Please report, as a single number with no other text, how many lines of the listing contain "events".

*Material provided*:
* * *

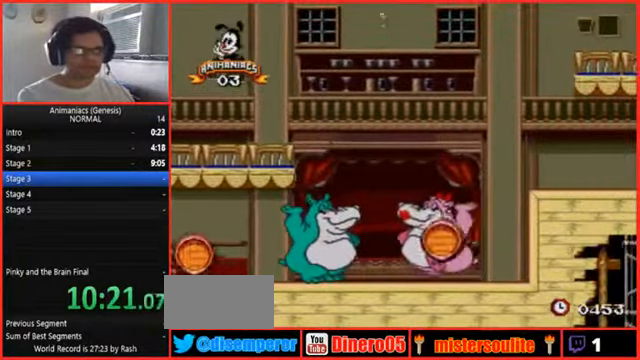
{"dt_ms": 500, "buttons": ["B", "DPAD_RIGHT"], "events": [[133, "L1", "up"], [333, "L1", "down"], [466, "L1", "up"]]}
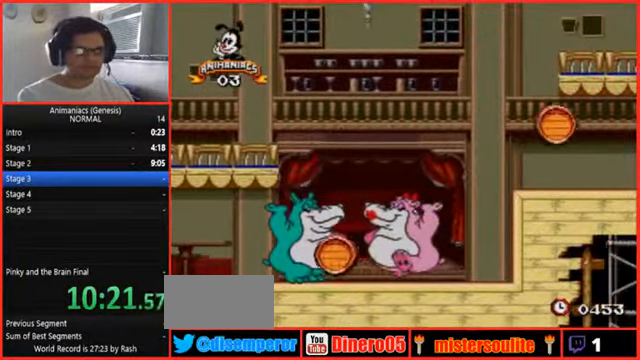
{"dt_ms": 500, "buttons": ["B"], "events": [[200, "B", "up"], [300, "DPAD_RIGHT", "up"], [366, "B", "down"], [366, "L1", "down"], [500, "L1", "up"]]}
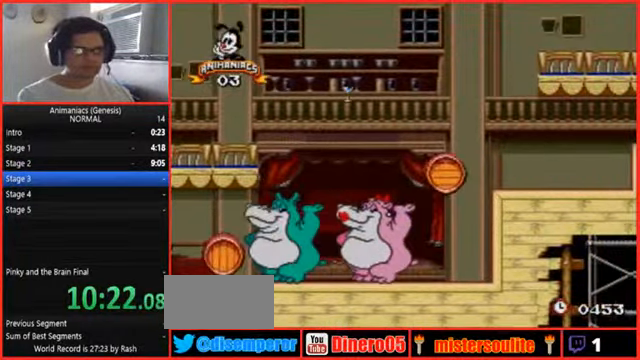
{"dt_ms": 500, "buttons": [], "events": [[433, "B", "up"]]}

* * *

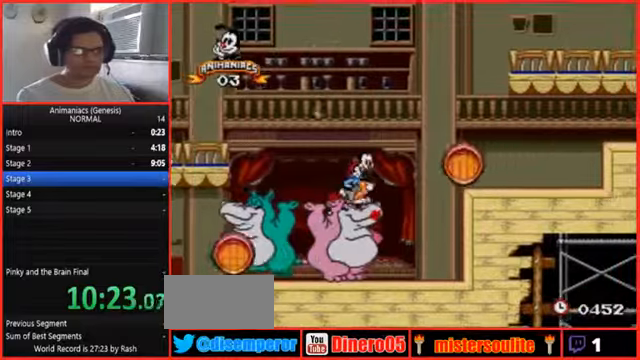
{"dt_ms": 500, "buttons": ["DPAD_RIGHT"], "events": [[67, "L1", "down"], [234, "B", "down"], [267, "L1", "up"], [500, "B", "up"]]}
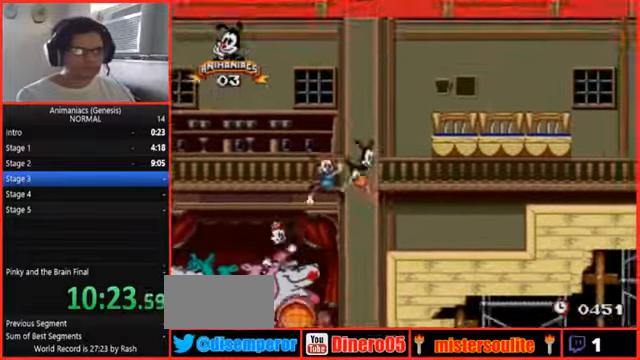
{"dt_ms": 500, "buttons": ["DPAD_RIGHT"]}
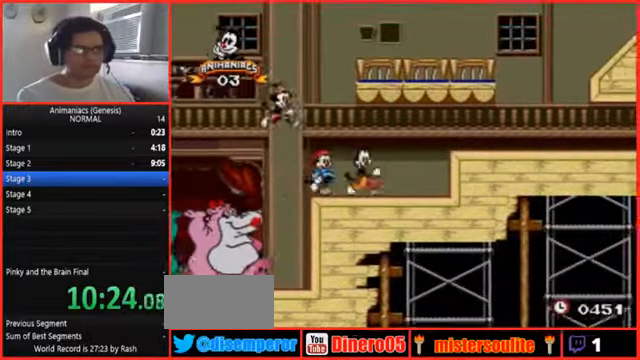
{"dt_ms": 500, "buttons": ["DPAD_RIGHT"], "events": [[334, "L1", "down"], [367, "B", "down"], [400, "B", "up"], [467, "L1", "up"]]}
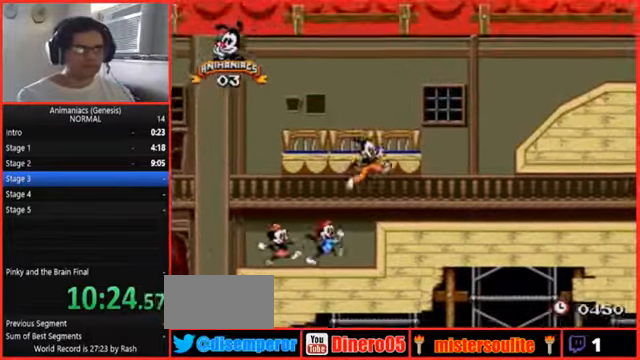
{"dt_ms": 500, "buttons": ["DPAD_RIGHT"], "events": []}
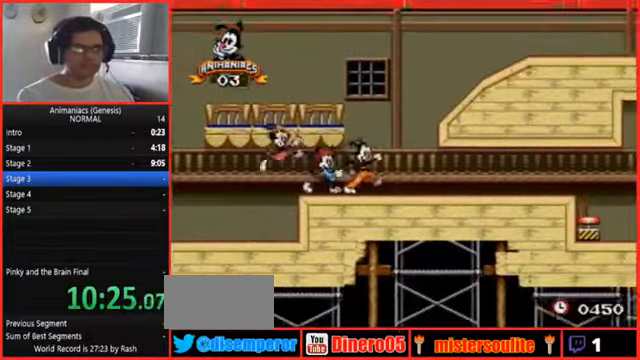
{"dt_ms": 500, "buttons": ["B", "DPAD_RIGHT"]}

* * *

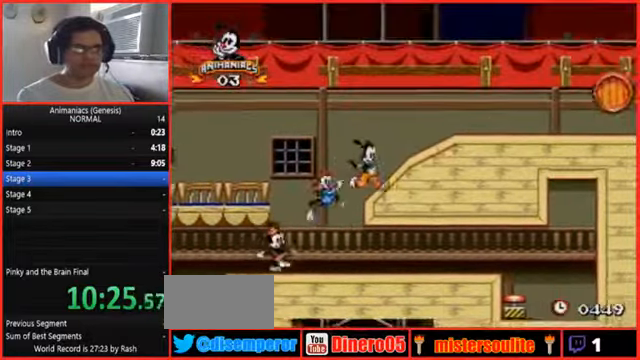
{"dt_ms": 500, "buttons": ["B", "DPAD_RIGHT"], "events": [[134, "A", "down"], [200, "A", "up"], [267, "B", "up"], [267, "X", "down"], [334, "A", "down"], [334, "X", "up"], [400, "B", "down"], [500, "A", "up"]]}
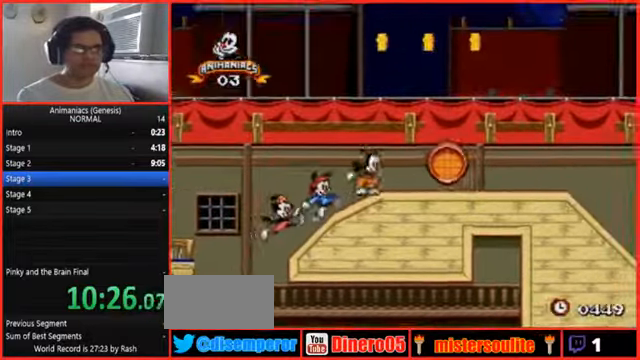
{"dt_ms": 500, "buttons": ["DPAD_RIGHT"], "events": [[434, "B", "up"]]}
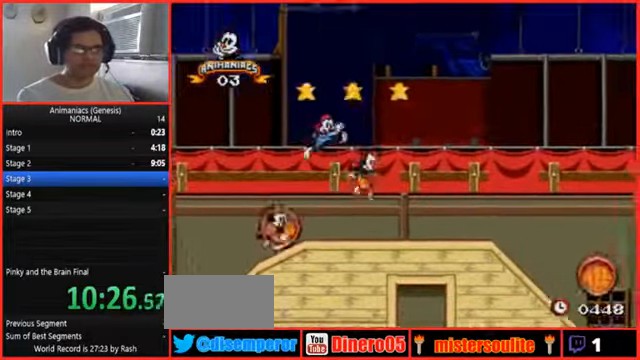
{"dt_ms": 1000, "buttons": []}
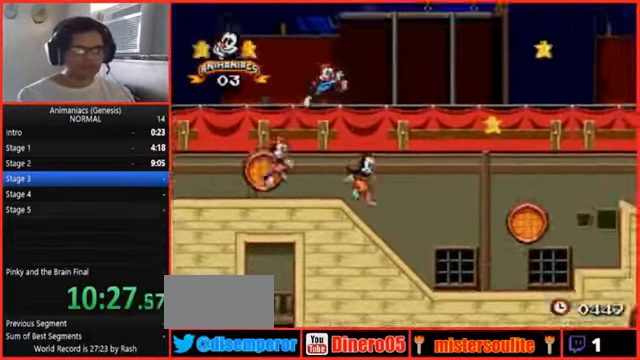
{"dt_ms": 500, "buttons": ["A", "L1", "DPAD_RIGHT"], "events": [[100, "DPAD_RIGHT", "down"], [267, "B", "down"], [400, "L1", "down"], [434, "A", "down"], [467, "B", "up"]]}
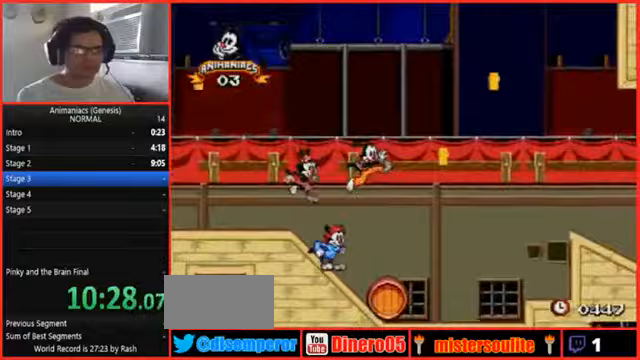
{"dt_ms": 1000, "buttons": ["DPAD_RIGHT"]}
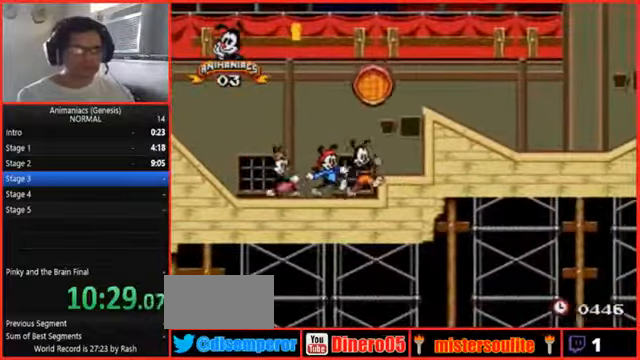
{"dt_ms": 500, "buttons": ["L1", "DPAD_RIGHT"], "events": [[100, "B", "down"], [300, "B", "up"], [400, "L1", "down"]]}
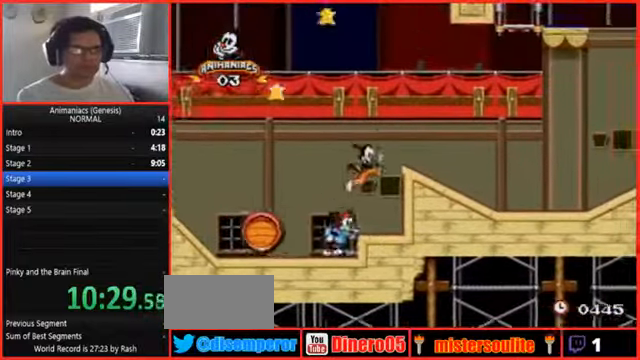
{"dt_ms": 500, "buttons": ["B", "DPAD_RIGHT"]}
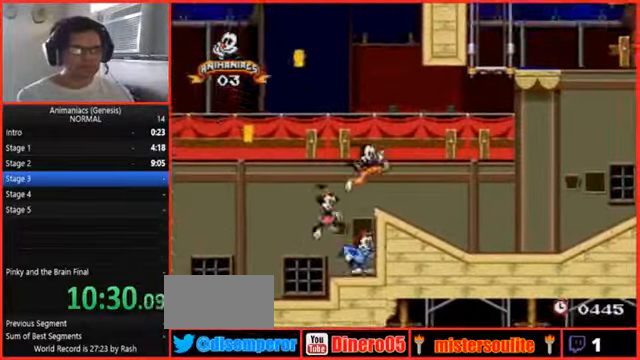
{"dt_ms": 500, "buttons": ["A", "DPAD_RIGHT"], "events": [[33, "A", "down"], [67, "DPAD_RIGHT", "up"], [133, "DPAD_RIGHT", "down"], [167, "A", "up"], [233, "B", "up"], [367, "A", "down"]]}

* * *

*Result*: 11